### Try it
Please output every line of the data below as a JSON list of strings, with one string per line and no blank lines. Leave out the pictures.

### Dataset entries
++++++++++

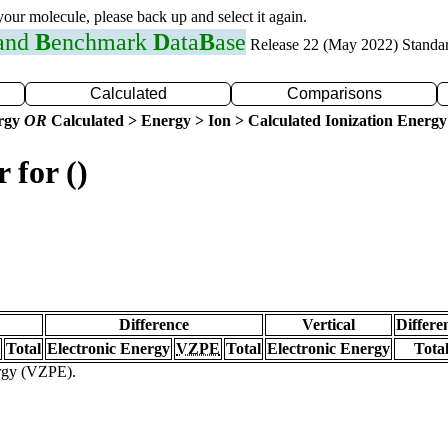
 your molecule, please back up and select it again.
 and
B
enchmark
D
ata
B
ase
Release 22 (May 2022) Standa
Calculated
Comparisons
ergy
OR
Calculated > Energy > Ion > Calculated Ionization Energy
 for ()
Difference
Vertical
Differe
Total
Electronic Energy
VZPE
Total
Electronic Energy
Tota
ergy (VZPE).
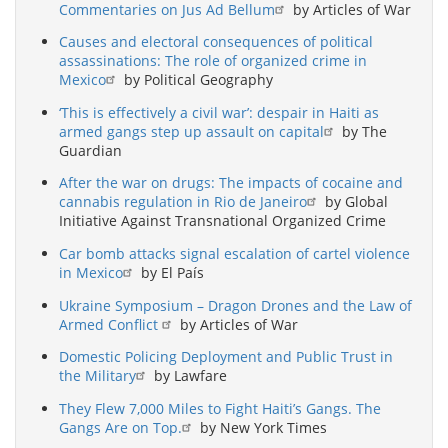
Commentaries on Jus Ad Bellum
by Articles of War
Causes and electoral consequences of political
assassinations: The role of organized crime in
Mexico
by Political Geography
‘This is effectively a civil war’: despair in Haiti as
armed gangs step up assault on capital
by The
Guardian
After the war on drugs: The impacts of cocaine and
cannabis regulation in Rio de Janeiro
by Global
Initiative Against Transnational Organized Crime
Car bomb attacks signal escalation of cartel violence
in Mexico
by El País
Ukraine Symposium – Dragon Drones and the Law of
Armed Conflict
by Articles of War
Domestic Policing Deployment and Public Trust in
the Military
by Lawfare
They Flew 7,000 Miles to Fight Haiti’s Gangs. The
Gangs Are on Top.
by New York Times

++++++++++

### Response to this task
[
  " your molecule, please back up and select it again.",
  " and",
  "B",
  "enchmark",
  "D",
  "ata",
  "B",
  "ase",
  "Release 22 (May 2022) Standa",
  "Calculated",
  "Comparisons",
  "ergy",
  "OR",
  "Calculated > Energy > Ion > Calculated Ionization Energy",
  " for ()",
  "Difference",
  "Vertical",
  "Differe",
  "Total",
  "Electronic Energy",
  "VZPE",
  "Total",
  "Electronic Energy",
  "Tota",
  "ergy (VZPE).",
  "Commentaries on Jus Ad Bellum",
  "by Articles of War",
  "Causes and electoral consequences of political",
  "assassinations: The role of organized crime in",
  "Mexico",
  "by Political Geography",
  "‘This is effectively a civil war’: despair in Haiti as",
  "armed gangs step up assault on capital",
  "by The",
  "Guardian",
  "After the war on drugs: The impacts of cocaine and",
  "cannabis regulation in Rio de Janeiro",
  "by Global",
  "Initiative Against Transnational Organized Crime",
  "Car bomb attacks signal escalation of cartel violence",
  "in Mexico",
  "by El País",
  "Ukraine Symposium – Dragon Drones and the Law of",
  "Armed Conflict",
  "by Articles of War",
  "Domestic Policing Deployment and Public Trust in",
  "the Military",
  "by Lawfare",
  "They Flew 7,000 Miles to Fight Haiti’s Gangs. The",
  "Gangs Are on Top.",
  "by New York Times"
]